### EXERCISE AIM
Omitting the pictures, output all of the records precisely as written.

### MATERIAL SHOWN
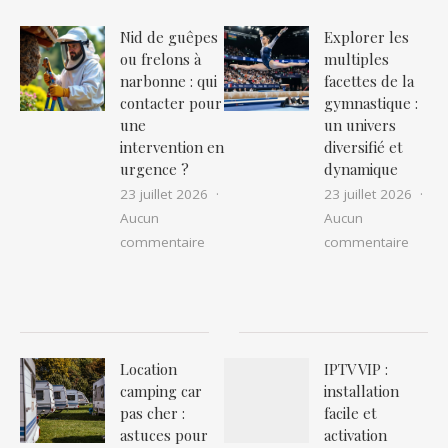
Nid de guêpes
Explorer les
ou frelons à
multiples
narbonne : qui
facettes de la
contacter pour
gymnastique :
une
un univers
intervention en
diversifié et
urgence ?
dynamique
23 juillet 2026
23 juillet 2026
Aucun
Aucun
sur Nid de guêpes ou frelons à narbon
sur Ex
commentaire
commentaire
Location
IPTV VIP :
camping car
installation
pas cher :
facile et
astuces pour
activation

### WRITTEN SOLUTION
Nid de guêpes
Explorer les
ou frelons à
multiples
narbonne : qui
facettes de la
contacter pour
gymnastique :
une
un univers
intervention en
diversifié et
urgence ?
dynamique
23 juillet 2026
23 juillet 2026
Aucun
Aucun
sur Nid de guêpes ou frelons à narbon
sur Ex
commentaire
commentaire
Location
IPTV VIP :
camping car
installation
pas cher :
facile et
astuces pour
activation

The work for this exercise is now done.